IgA nephropathy (IgAN) is the most common type of glomerular nephritis worldwide. For a long time it has been considered rather benign, but between 30 and 50 % of the patients will eventually develop dialysis-dependent chronic kidney disease [
1]. Some patients with morphological signs of IgAN also have IgA vasculitis (IgAV, formerly named Henoch Schönlein purpura) [
2,
3]. Patients with IgAN have galactose-deficient IgA (gd-IgA) in their circulation. The gd-IgA easily forms large immune-complexes, which are deposited in the mesangium [
4]. These deposits are a key feature of the disease, together with mesangial proliferation and an expanded mesangial matrix, and are used for histopathological diagnosis of IgAN [
5]. Several growth factors and cytokines have been suggested to be involved in the proliferation and expansion of the mesangial matrix, most notably PDGF and TGFβ1 [
6]. Investigation of PDGFB gene expression in IgAN has shown that there is an increase of PDGFB in patients with IgAN [
7], and stimulation of mesangial cells in vitro with PDGF increases their expression of several cytokines and growth factors such as IL-6 and TGFβ1 [
8]. IL-6 is a cytokine known to increase in mesangial cells when stimulated with gd-IgA. It has been suggested to be a prognostic marker for IgAN, but its role is still debated [
9,
10] Data showing that the complement system (alternative and lectin-pathways) are of importance in IgAN are also accumulating [
11]. However, the molecular mechanisms behind the highly variable onset and progression of these glomerular diseases are still elusive. There are familial forms of IgAN [
12,
13] where gd-IgA is found in the circulation of asymptomatic relatives. A Finnish investigation of kidneys from suicide or trauma victims revealed that 6.8 % of the kidneys contained IgA depositions although they had no other signs of disease. In a Japanese study of healthy kidney donors, 16.1 % of the investigated kidneys contained IgA deposits [
14,
15]. However it is not known if these deposits contain gd-IgA. Indeed, 60 % of transplanted patients diagnosed with IgAN develop deposits in their kidney graft. [
16‐
19] However, the clinical disease recurs in less than half (22–33 %) of the transplanted patients [
20‐
22]. Based on these facts, we wanted to investigate the role of the mesangial cells in development of IgAN. Since there is no specific way to evoke IgAN in cell culture and existing animal models are debated we developed a technique to culture mesangial cells from glomeruli retrieved directly from patient biopsies.

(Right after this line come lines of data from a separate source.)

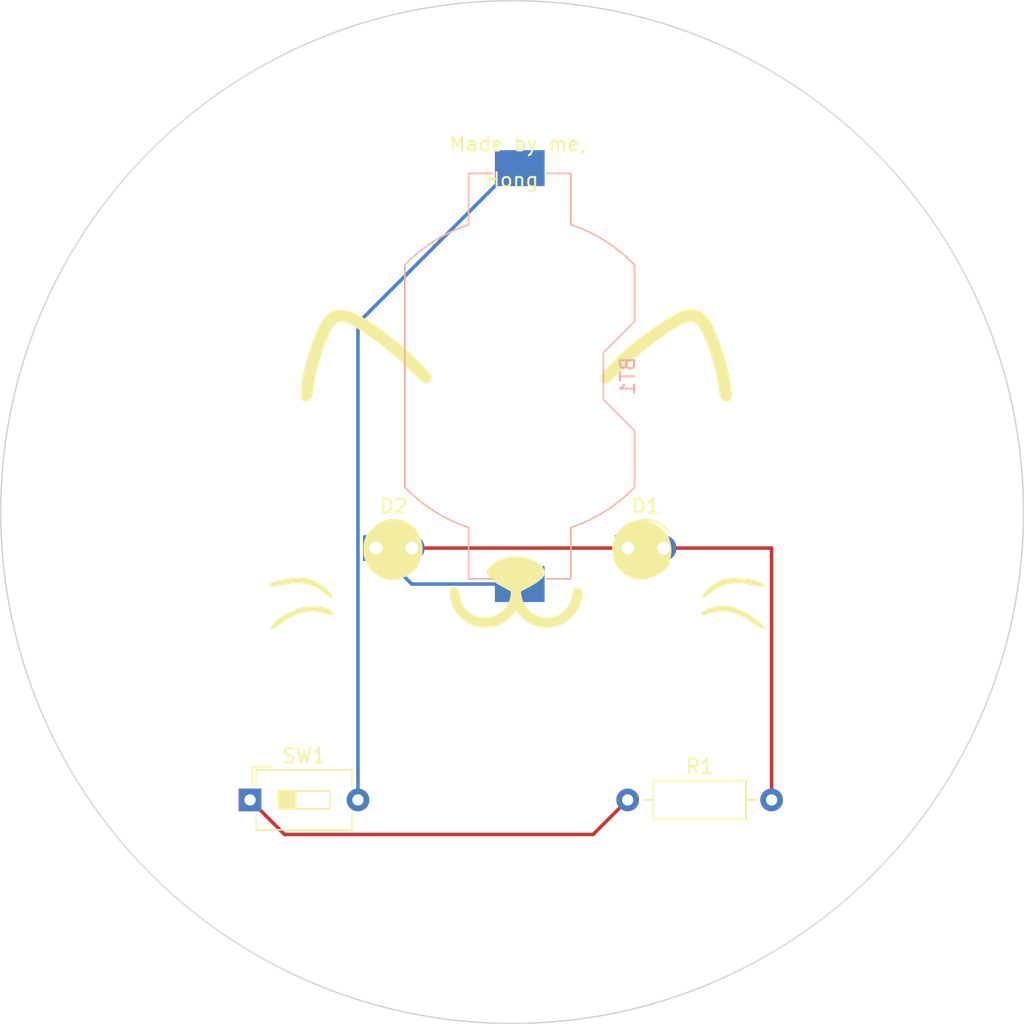
<source format=kicad_pcb>
(kicad_pcb (version 20221018) (generator pcbnew)

  (general
    (thickness 1.6)
  )

  (paper "A4")
  (layers
    (0 "F.Cu" signal)
    (31 "B.Cu" signal)
    (32 "B.Adhes" user "B.Adhesive")
    (33 "F.Adhes" user "F.Adhesive")
    (34 "B.Paste" user)
    (35 "F.Paste" user)
    (36 "B.SilkS" user "B.Silkscreen")
    (37 "F.SilkS" user "F.Silkscreen")
    (38 "B.Mask" user)
    (39 "F.Mask" user)
    (40 "Dwgs.User" user "User.Drawings")
    (41 "Cmts.User" user "User.Comments")
    (42 "Eco1.User" user "User.Eco1")
    (43 "Eco2.User" user "User.Eco2")
    (44 "Edge.Cuts" user)
    (45 "Margin" user)
    (46 "B.CrtYd" user "B.Courtyard")
    (47 "F.CrtYd" user "F.Courtyard")
    (48 "B.Fab" user)
    (49 "F.Fab" user)
    (50 "User.1" user)
    (51 "User.2" user)
    (52 "User.3" user)
    (53 "User.4" user)
    (54 "User.5" user)
    (55 "User.6" user)
    (56 "User.7" user)
    (57 "User.8" user)
    (58 "User.9" user)
  )

  (setup
    (pad_to_mask_clearance 0)
    (pcbplotparams
      (layerselection 0x00010fc_ffffffff)
      (plot_on_all_layers_selection 0x0000000_00000000)
      (disableapertmacros false)
      (usegerberextensions false)
      (usegerberattributes true)
      (usegerberadvancedattributes true)
      (creategerberjobfile true)
      (dashed_line_dash_ratio 12.000000)
      (dashed_line_gap_ratio 3.000000)
      (svgprecision 4)
      (plotframeref false)
      (viasonmask false)
      (mode 1)
      (useauxorigin false)
      (hpglpennumber 1)
      (hpglpenspeed 20)
      (hpglpendiameter 15.000000)
      (dxfpolygonmode true)
      (dxfimperialunits true)
      (dxfusepcbnewfont true)
      (psnegative false)
      (psa4output false)
      (plotreference true)
      (plotvalue true)
      (plotinvisibletext false)
      (sketchpadsonfab false)
      (subtractmaskfromsilk false)
      (outputformat 1)
      (mirror false)
      (drillshape 0)
      (scaleselection 1)
      (outputdirectory "")
    )
  )

  (net 0 "")
  (net 1 "Net-(SW1-A)")
  (net 2 "Net-(D1-A)")
  (net 3 "Net-(D1-K)")
  (net 4 "Net-(BT1--)")
  (net 5 "Net-(BT1-+)")

  (footprint "Resistor_THT:R_Axial_DIN0207_L6.3mm_D2.5mm_P10.16mm_Horizontal" (layer "F.Cu") (at 195.58 83.82))

  (footprint "LED_THT:LED_D3.0mm" (layer "F.Cu") (at 195.58 66.04))

  (footprint "LOGO" (layer "F.Cu") (at 187.96 63.5))

  (footprint "Button_Switch_THT:SW_DIP_SPSTx01_Slide_6.7x4.1mm_W7.62mm_P2.54mm_LowProfile" (layer "F.Cu") (at 168.92 83.82))

  (footprint "LED_THT:LED_D3.0mm" (layer "F.Cu") (at 177.8 66.04))

  (footprint "Battery:BatteryHolder_Keystone_1058_1x2032" (layer "B.Cu") (at 187.96 53.9 -90))

  (gr_circle (center 187.419818 63.5) (end 215.359818 86.36)
    (stroke (width 0.1) (type default)) (fill none) (layer "Edge.Cuts") (tstamp 1427a74c-7b17-4ed1-9a7c-b21645f4e675))
  (gr_text "Hong" (at 185.42 40.64) (layer "F.SilkS") (tstamp 06e00b19-f84d-45b8-b3f4-0a790fe7f838)
    (effects (font (size 1 1) (thickness 0.15)) (justify left bottom))
  )
  (gr_text "Made by me," (at 182.88 38.1) (layer "F.SilkS") (tstamp bc50fce0-ac20-46c3-a1a1-cc2aeba165b8)
    (effects (font (size 1 1) (thickness 0.15)) (justify left bottom))
  )

  (segment (start 193.142267 86.257733) (end 171.357733 86.257733) (width 0.25) (layer "F.Cu") (net 1) (tstamp 24bb9a62-4b42-4b76-8352-67eeca38d03b))
  (segment (start 171.357733 86.257733) (end 168.92 83.82) (width 0.25) (layer "F.Cu") (net 1) (tstamp 481770f6-a868-4464-afda-dde836bc683e))
  (segment (start 195.58 83.82) (end 193.142267 86.257733) (width 0.25) (layer "F.Cu") (net 1) (tstamp 655f6e8b-c559-4086-9ebf-cd1fa79c7352))
  (segment (start 205.74 66.04) (end 205.74 83.82) (width 0.25) (layer "F.Cu") (net 2) (tstamp 64c0c669-dcdc-4992-941e-2722bd3b7255))
  (segment (start 198.12 66.04) (end 205.74 66.04) (width 0.25) (layer "F.Cu") (net 2) (tstamp dd162cf3-46ad-4ef5-9f2e-fd066ad8fc9f))
  (segment (start 180.34 66.04) (end 195.58 66.04) (width 0.25) (layer "F.Cu") (net 3) (tstamp d2e815c1-a31b-4ae8-b5bd-c061834f172c))
  (segment (start 187.96 68.58) (end 180.34 68.58) (width 0.25) (layer "B.Cu") (net 4) (tstamp 7730af7e-3727-4cf0-9947-6f26c755aeb3))
  (segment (start 180.34 68.58) (end 177.8 66.04) (width 0.25) (layer "B.Cu") (net 4) (tstamp 8ce959ad-c3d8-459c-bb57-206c67d18e2a))
  (segment (start 187.475 39.22) (end 176.54 50.155) (width 0.25) (layer "B.Cu") (net 5) (tstamp 62669c05-6bad-4b8e-9e99-8f3c7c5ce36d))
  (segment (start 176.54 50.155) (end 176.54 83.82) (width 0.25) (layer "B.Cu") (net 5) (tstamp a4d062f3-797e-4afa-a2e5-b64db66f262c))
  (segment (start 187.96 39.22) (end 187.475 39.22) (width 0.25) (layer "B.Cu") (net 5) (tstamp b12e4f83-2608-452d-b831-8c50adbe47fe))

)

</source>
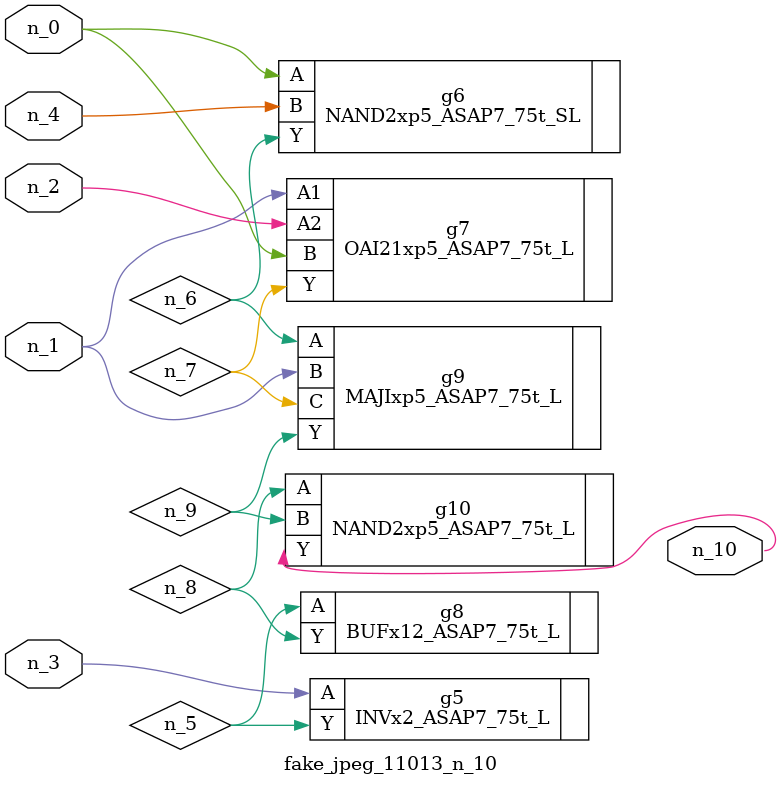
<source format=v>
module fake_jpeg_11013_n_10 (n_3, n_2, n_1, n_0, n_4, n_10);

input n_3;
input n_2;
input n_1;
input n_0;
input n_4;

output n_10;

wire n_8;
wire n_9;
wire n_6;
wire n_5;
wire n_7;

INVx2_ASAP7_75t_L g5 ( 
.A(n_3),
.Y(n_5)
);

NAND2xp5_ASAP7_75t_SL g6 ( 
.A(n_0),
.B(n_4),
.Y(n_6)
);

OAI21xp5_ASAP7_75t_L g7 ( 
.A1(n_1),
.A2(n_2),
.B(n_0),
.Y(n_7)
);

BUFx12_ASAP7_75t_L g8 ( 
.A(n_5),
.Y(n_8)
);

NAND2xp5_ASAP7_75t_L g10 ( 
.A(n_8),
.B(n_9),
.Y(n_10)
);

MAJIxp5_ASAP7_75t_L g9 ( 
.A(n_6),
.B(n_1),
.C(n_7),
.Y(n_9)
);


endmodule
</source>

Cells were either stimulated with purified IgA1 from IgAN patients (gd-IgA) or with IgA1 from healthy subjects (cIgA). Gene expression levels of cytokines, growth factors and matrix molecules and release of cytokines and growth factors into the cell medium were investigated as well as the proliferative response to PDGF. We were able to demonstrate that mesangial cells from patients with IgAN are significantly more reactive to IgA1 and PDGF stimulation and the cells express and produce higher levels of certain growth factors, cytokines and matrix components.